## TRY IT
Look through the records below for the line with "left elbow: (145, 105)". Return that line and each one after it up to and including the line with "nose: (214, 12)", exactly.

[[ RECORDS PROVIDED, beginning ]]

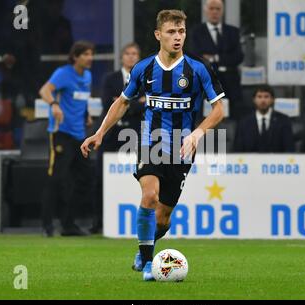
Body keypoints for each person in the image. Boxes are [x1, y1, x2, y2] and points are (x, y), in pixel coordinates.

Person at [80, 10, 225, 281]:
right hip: (151, 142)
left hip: (183, 149)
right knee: (149, 197)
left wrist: (197, 133)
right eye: (171, 32)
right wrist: (99, 133)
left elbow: (219, 110)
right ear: (158, 35)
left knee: (163, 218)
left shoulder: (198, 69)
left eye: (181, 32)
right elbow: (122, 102)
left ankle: (145, 249)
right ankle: (148, 263)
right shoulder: (144, 68)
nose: (177, 37)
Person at [39, 41, 94, 237]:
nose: (90, 58)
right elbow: (44, 90)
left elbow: (82, 99)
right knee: (56, 179)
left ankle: (68, 225)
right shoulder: (63, 73)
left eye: (91, 54)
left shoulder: (88, 76)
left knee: (85, 178)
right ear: (75, 57)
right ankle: (47, 226)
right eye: (86, 54)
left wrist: (86, 113)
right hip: (60, 133)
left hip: (80, 136)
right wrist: (54, 104)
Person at [89, 43, 144, 234]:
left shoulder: (145, 78)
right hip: (110, 136)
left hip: (135, 135)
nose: (131, 57)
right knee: (100, 179)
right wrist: (135, 103)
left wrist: (123, 103)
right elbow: (107, 104)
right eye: (127, 54)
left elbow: (145, 105)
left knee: (138, 177)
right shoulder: (110, 78)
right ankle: (99, 222)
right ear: (122, 57)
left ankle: (133, 221)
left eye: (134, 54)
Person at [190, 0, 244, 118]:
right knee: (206, 119)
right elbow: (195, 56)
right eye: (211, 8)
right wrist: (225, 58)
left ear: (222, 11)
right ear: (205, 11)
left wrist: (214, 57)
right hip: (207, 83)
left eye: (218, 9)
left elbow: (238, 56)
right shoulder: (196, 32)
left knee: (234, 118)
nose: (214, 12)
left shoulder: (233, 32)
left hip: (231, 84)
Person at [233, 85, 295, 153]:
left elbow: (289, 149)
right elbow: (238, 150)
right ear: (254, 100)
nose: (263, 100)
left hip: (277, 162)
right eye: (259, 97)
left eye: (266, 97)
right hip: (250, 162)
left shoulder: (283, 120)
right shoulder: (244, 122)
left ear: (272, 100)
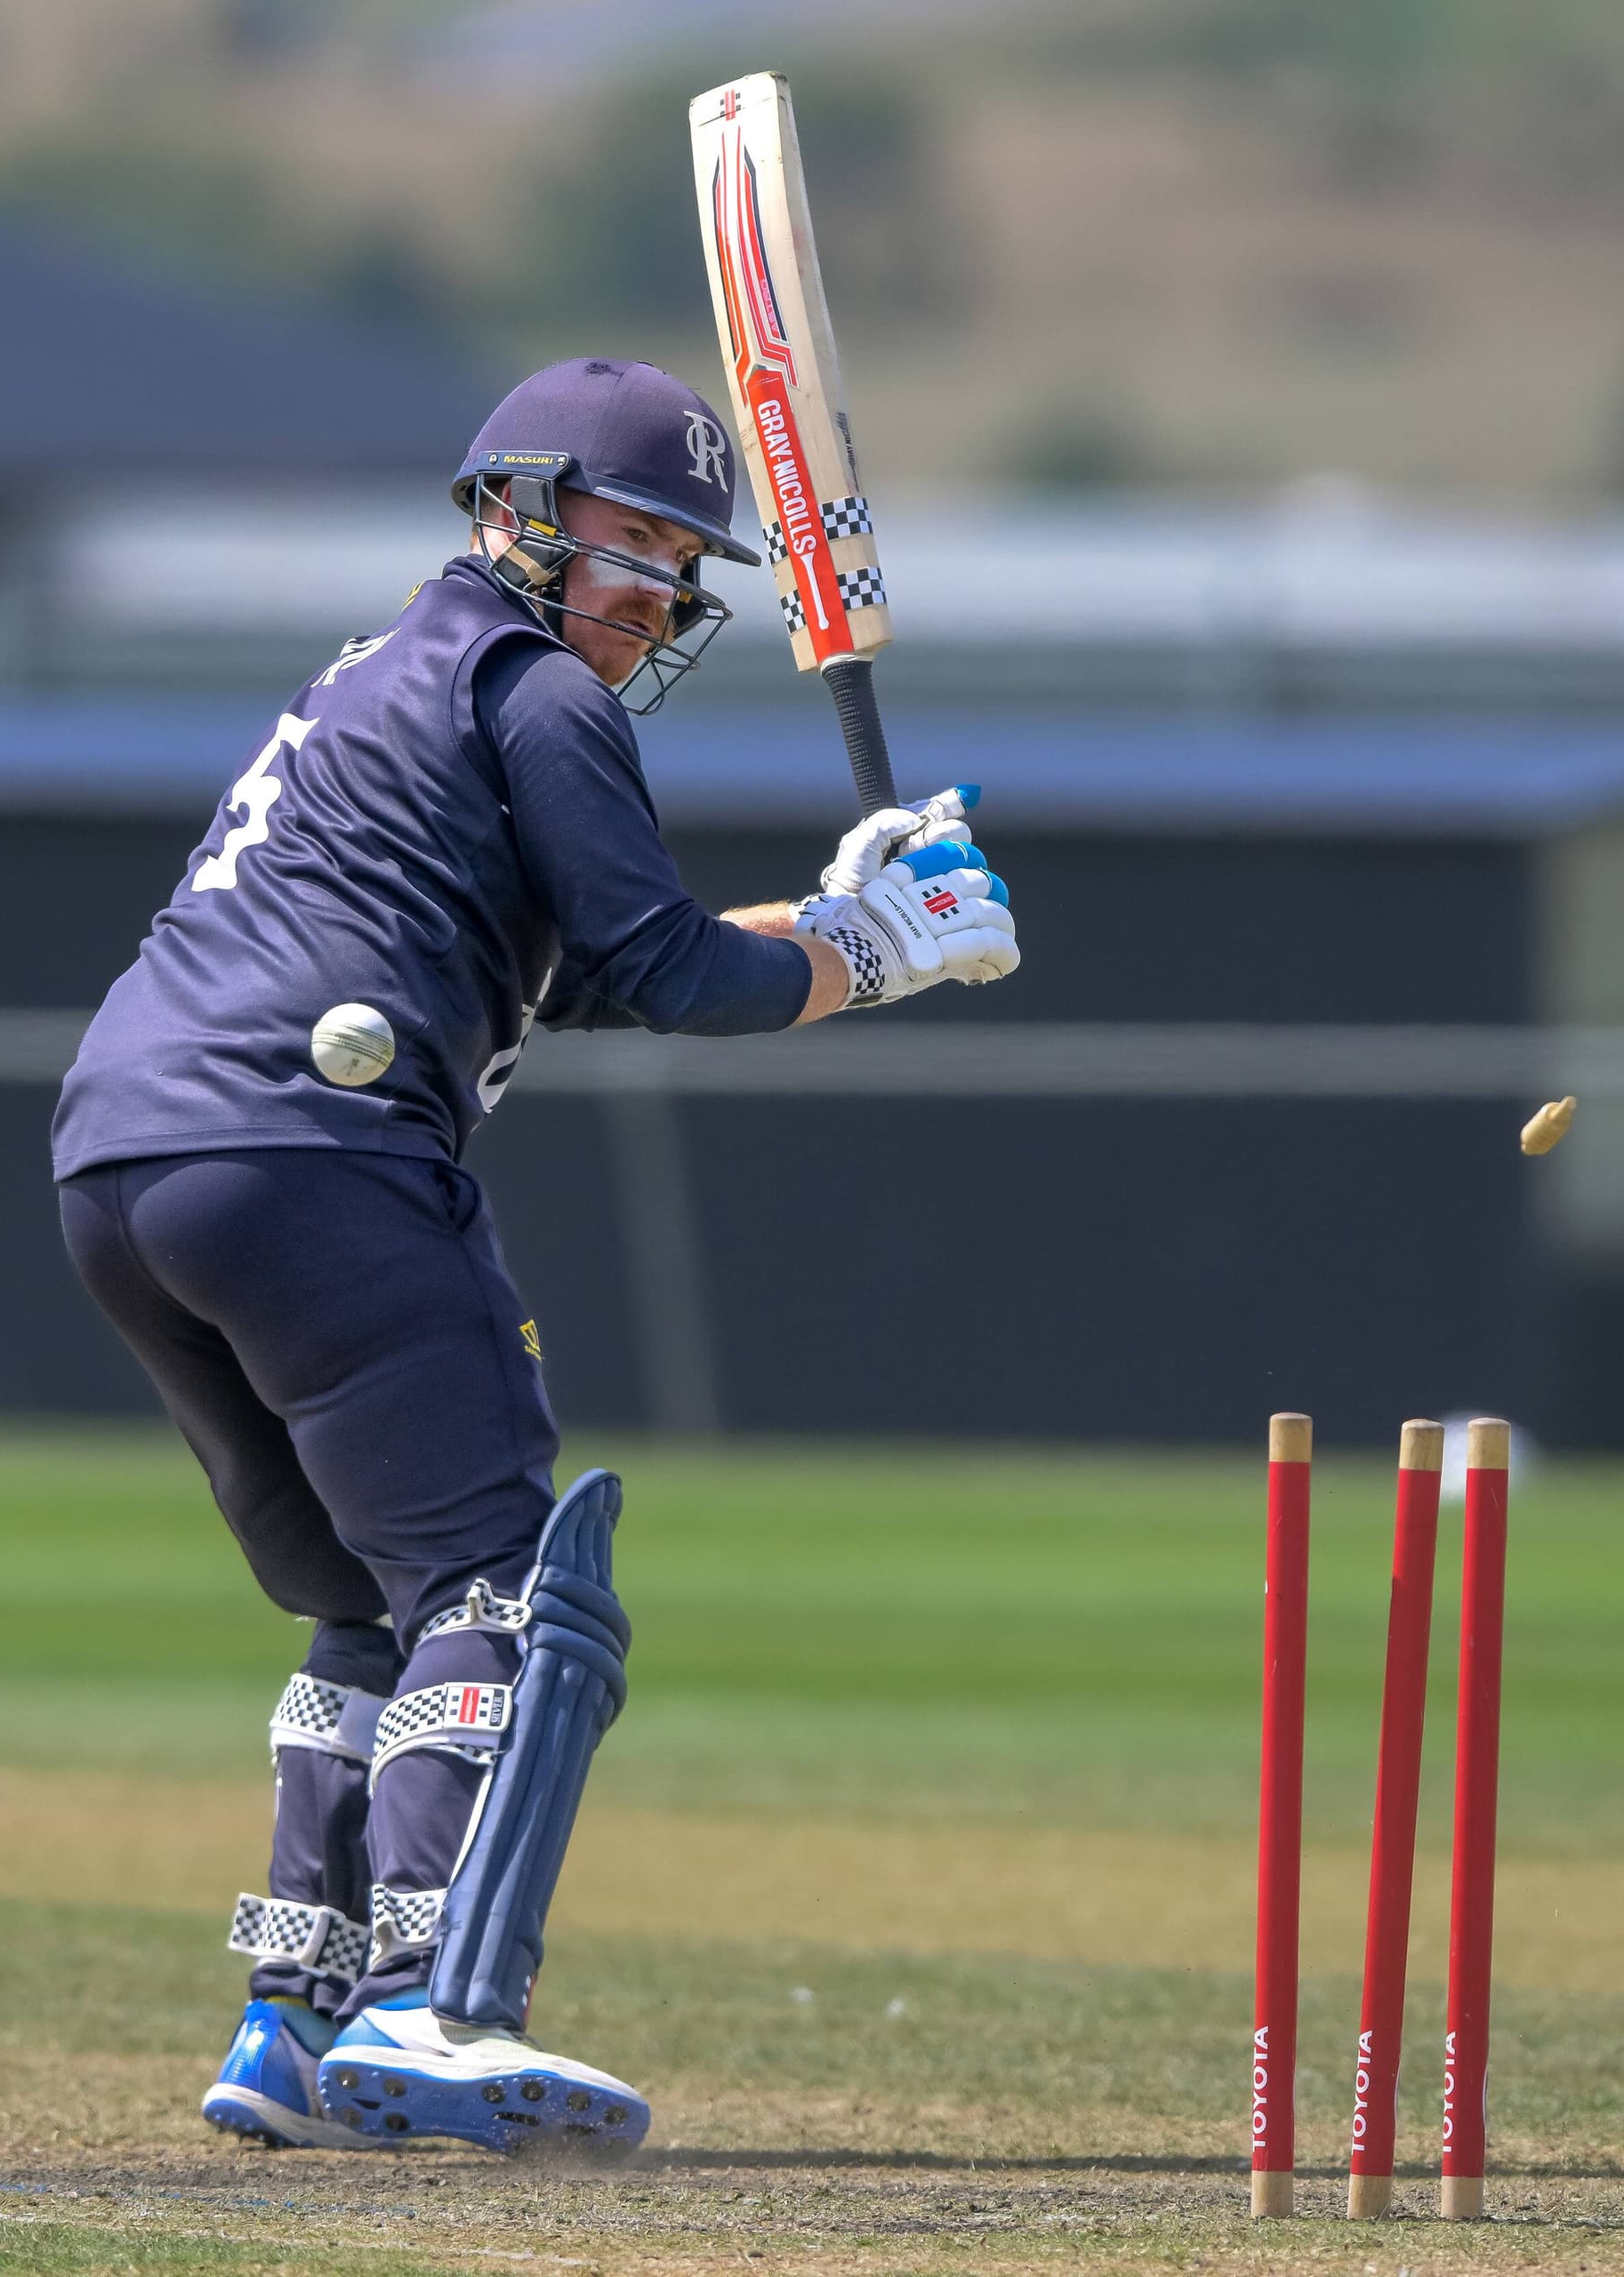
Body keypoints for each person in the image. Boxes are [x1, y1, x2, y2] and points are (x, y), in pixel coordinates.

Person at [49, 358, 1020, 2158]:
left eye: (677, 562)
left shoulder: (383, 680)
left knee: (373, 1595)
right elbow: (664, 972)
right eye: (627, 542)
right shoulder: (538, 692)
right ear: (517, 511)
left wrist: (836, 914)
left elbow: (569, 968)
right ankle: (435, 1999)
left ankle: (293, 2014)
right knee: (505, 1582)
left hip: (126, 1161)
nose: (650, 592)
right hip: (309, 1146)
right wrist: (879, 948)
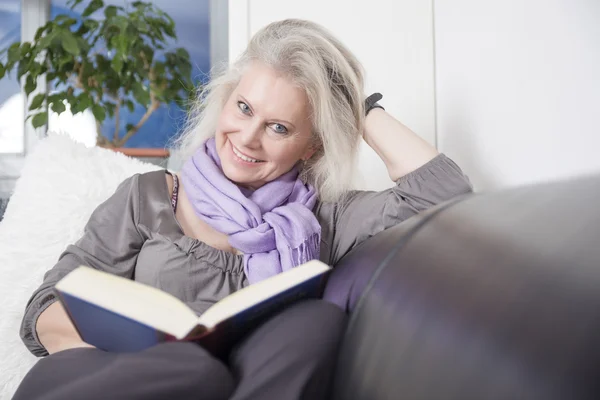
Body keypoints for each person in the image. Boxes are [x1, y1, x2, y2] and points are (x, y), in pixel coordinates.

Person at [14, 19, 472, 400]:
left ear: (312, 145)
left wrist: (357, 109)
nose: (248, 137)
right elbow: (45, 305)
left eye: (278, 126)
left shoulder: (323, 220)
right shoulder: (150, 196)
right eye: (243, 107)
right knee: (193, 370)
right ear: (225, 101)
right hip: (100, 380)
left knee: (315, 324)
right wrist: (104, 356)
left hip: (235, 385)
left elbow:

[[ RECORDS PROVIDED, end ]]

## REPLY TO THE TASK
left elbow: (145, 105)
left knee: (138, 177)
right shoulder: (110, 78)
right ankle: (99, 222)
right ear: (122, 57)
left ankle: (133, 221)
left eye: (134, 54)
Person at [190, 0, 244, 118]:
right knee: (206, 119)
right elbow: (195, 56)
right eye: (211, 8)
right wrist: (225, 58)
left ear: (222, 11)
right ear: (205, 11)
left wrist: (214, 57)
right hip: (207, 83)
left eye: (218, 9)
left elbow: (238, 56)
right shoulder: (196, 32)
left knee: (234, 118)
nose: (214, 12)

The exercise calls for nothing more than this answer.